> What you are asked to do:
All records below must be reproduced exactly, although any pictures they contain are to be omitted.

> Data section:
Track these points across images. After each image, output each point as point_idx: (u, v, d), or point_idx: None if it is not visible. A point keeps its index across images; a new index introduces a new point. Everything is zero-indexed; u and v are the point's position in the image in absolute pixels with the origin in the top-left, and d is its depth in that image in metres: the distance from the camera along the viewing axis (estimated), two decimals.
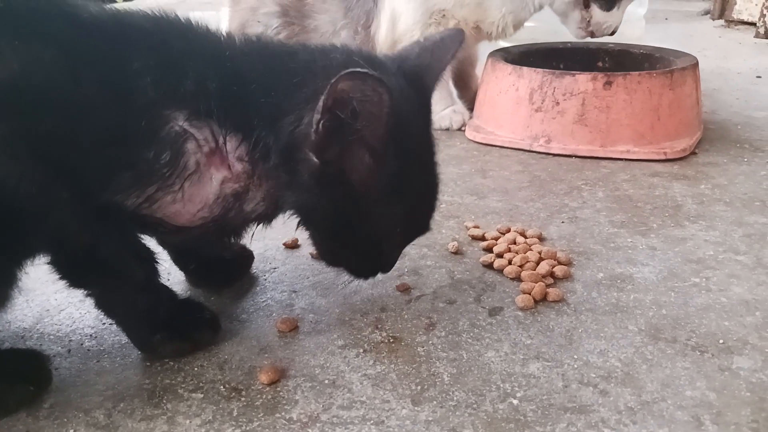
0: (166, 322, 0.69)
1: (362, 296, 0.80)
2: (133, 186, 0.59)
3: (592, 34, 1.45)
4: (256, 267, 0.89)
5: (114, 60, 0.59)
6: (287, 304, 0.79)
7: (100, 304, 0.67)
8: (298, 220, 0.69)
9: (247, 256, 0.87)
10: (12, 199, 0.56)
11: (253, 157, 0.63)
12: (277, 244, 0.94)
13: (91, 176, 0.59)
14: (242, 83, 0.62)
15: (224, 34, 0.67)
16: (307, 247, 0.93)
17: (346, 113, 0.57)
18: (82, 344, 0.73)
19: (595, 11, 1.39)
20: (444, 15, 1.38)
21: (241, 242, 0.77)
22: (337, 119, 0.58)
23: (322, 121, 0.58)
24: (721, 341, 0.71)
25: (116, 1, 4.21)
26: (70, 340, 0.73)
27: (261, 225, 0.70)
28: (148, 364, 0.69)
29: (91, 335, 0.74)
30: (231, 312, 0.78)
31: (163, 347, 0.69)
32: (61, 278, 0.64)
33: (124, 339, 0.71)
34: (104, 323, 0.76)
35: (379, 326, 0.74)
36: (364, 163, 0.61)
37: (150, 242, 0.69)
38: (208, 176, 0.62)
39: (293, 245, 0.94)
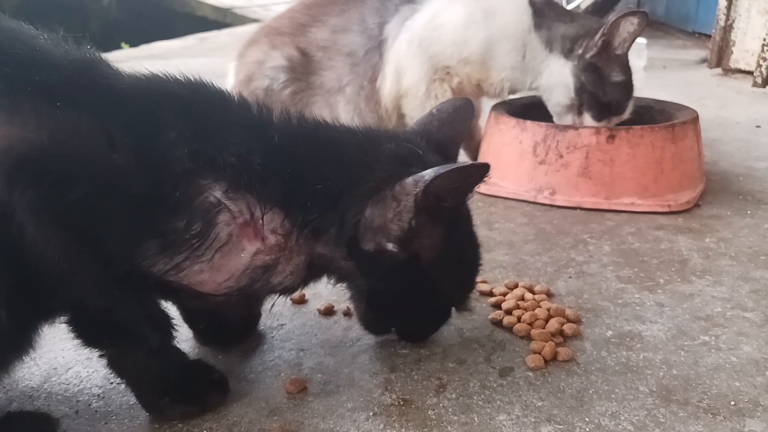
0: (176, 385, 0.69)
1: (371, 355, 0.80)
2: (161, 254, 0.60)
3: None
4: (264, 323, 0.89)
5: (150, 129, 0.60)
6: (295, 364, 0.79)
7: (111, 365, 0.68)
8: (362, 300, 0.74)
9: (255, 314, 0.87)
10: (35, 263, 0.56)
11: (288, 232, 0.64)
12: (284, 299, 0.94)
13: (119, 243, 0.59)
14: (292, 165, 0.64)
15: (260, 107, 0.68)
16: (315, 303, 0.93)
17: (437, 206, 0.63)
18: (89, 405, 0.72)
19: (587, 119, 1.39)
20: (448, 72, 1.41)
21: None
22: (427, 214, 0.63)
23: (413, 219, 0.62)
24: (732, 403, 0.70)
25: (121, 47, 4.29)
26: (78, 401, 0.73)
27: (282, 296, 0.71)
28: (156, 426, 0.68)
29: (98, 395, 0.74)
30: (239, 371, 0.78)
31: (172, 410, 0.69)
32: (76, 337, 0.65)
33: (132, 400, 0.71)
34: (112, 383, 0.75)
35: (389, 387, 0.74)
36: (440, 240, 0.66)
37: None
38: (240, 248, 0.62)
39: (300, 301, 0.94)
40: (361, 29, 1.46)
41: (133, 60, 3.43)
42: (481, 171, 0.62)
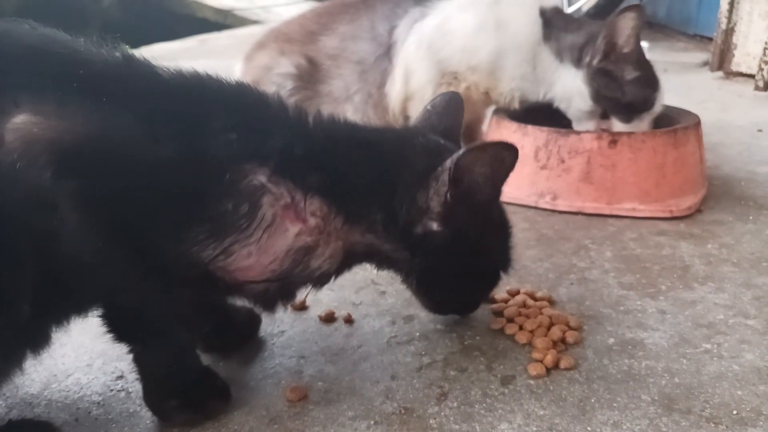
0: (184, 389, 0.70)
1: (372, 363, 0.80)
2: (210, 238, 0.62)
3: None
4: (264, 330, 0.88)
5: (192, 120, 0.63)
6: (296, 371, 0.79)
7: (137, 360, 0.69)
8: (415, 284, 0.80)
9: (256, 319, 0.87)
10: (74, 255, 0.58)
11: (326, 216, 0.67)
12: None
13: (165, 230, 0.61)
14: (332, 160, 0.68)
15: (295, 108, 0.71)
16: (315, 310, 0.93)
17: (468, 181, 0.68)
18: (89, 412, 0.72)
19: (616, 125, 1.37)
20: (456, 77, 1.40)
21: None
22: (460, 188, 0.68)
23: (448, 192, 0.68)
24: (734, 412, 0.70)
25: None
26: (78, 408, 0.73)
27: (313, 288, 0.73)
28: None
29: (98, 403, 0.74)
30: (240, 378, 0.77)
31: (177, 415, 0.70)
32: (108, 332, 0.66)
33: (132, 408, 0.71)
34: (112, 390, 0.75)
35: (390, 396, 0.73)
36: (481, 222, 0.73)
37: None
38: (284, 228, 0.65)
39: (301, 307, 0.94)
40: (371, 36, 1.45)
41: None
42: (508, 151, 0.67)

> Exercise answer:
Track these points across images. After each image, output each point as point_idx: (u, v, d), or point_idx: None if it is not visible. A point keeps its index across images; a new index introduces a new point. Everything is zero-indexed; u and v are the point's position in the image in absolute pixels with the origin in the top-left, and d is its depth in that image in metres: the distance from the camera along the viewing axis (estimated), two decimals.
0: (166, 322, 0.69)
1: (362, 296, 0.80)
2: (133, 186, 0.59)
3: (592, 34, 1.45)
4: (256, 267, 0.89)
5: (114, 60, 0.59)
6: (287, 304, 0.79)
7: (100, 304, 0.67)
8: (298, 220, 0.69)
9: (247, 256, 0.87)
10: (12, 199, 0.56)
11: (253, 157, 0.63)
12: (277, 244, 0.94)
13: (91, 176, 0.59)
14: (242, 83, 0.62)
15: (224, 34, 0.67)
16: (307, 247, 0.93)
17: (346, 113, 0.57)
18: (82, 344, 0.73)
19: (595, 11, 1.39)
20: (444, 15, 1.38)
21: (241, 242, 0.77)
22: (337, 119, 0.58)
23: (322, 121, 0.58)
24: (721, 341, 0.71)
25: (116, 1, 4.21)
26: (70, 340, 0.73)
27: (261, 225, 0.70)
28: (148, 364, 0.69)
29: (91, 335, 0.74)
30: (231, 312, 0.78)
31: (163, 347, 0.69)
32: (61, 278, 0.64)
33: (124, 339, 0.71)
34: (104, 323, 0.76)
35: (379, 326, 0.74)
36: (364, 163, 0.61)
37: (150, 242, 0.69)
38: (208, 176, 0.62)
39: (293, 245, 0.94)
0: (176, 385, 0.69)
1: (371, 355, 0.80)
2: (161, 254, 0.60)
3: None
4: (264, 323, 0.89)
5: (150, 129, 0.60)
6: (295, 364, 0.79)
7: (111, 365, 0.68)
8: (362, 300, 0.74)
9: (255, 314, 0.87)
10: (35, 263, 0.56)
11: (288, 232, 0.64)
12: (284, 299, 0.94)
13: (119, 243, 0.59)
14: (292, 165, 0.64)
15: (260, 107, 0.68)
16: (315, 303, 0.93)
17: (437, 206, 0.63)
18: (89, 405, 0.72)
19: (587, 119, 1.39)
20: (448, 72, 1.41)
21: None
22: (427, 214, 0.63)
23: (413, 219, 0.62)
24: (732, 403, 0.70)
25: (121, 47, 4.29)
26: (78, 401, 0.73)
27: (282, 296, 0.71)
28: (156, 426, 0.68)
29: (98, 395, 0.74)
30: (239, 371, 0.78)
31: (172, 410, 0.69)
32: (76, 337, 0.65)
33: (132, 400, 0.71)
34: (112, 383, 0.75)
35: (389, 387, 0.74)
36: (440, 240, 0.66)
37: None
38: (240, 248, 0.62)
39: (300, 301, 0.94)
40: (361, 29, 1.46)
41: (133, 60, 3.43)
42: (481, 171, 0.62)
0: (184, 389, 0.70)
1: (372, 363, 0.80)
2: (210, 238, 0.62)
3: None
4: (264, 330, 0.88)
5: (192, 120, 0.63)
6: (296, 371, 0.79)
7: (137, 360, 0.69)
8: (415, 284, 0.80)
9: (256, 319, 0.87)
10: (74, 255, 0.58)
11: (326, 216, 0.67)
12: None
13: (165, 230, 0.61)
14: (332, 160, 0.68)
15: (295, 108, 0.71)
16: (315, 310, 0.93)
17: (468, 181, 0.68)
18: (89, 412, 0.72)
19: (616, 125, 1.37)
20: (456, 77, 1.40)
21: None
22: (460, 188, 0.68)
23: (448, 192, 0.68)
24: (734, 412, 0.70)
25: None
26: (78, 408, 0.73)
27: (313, 288, 0.73)
28: None
29: (98, 403, 0.74)
30: (240, 378, 0.77)
31: (177, 415, 0.70)
32: (108, 332, 0.66)
33: (132, 408, 0.71)
34: (112, 390, 0.75)
35: (390, 396, 0.73)
36: (481, 222, 0.73)
37: None
38: (284, 228, 0.65)
39: (301, 307, 0.94)
40: (371, 36, 1.45)
41: None
42: (508, 151, 0.67)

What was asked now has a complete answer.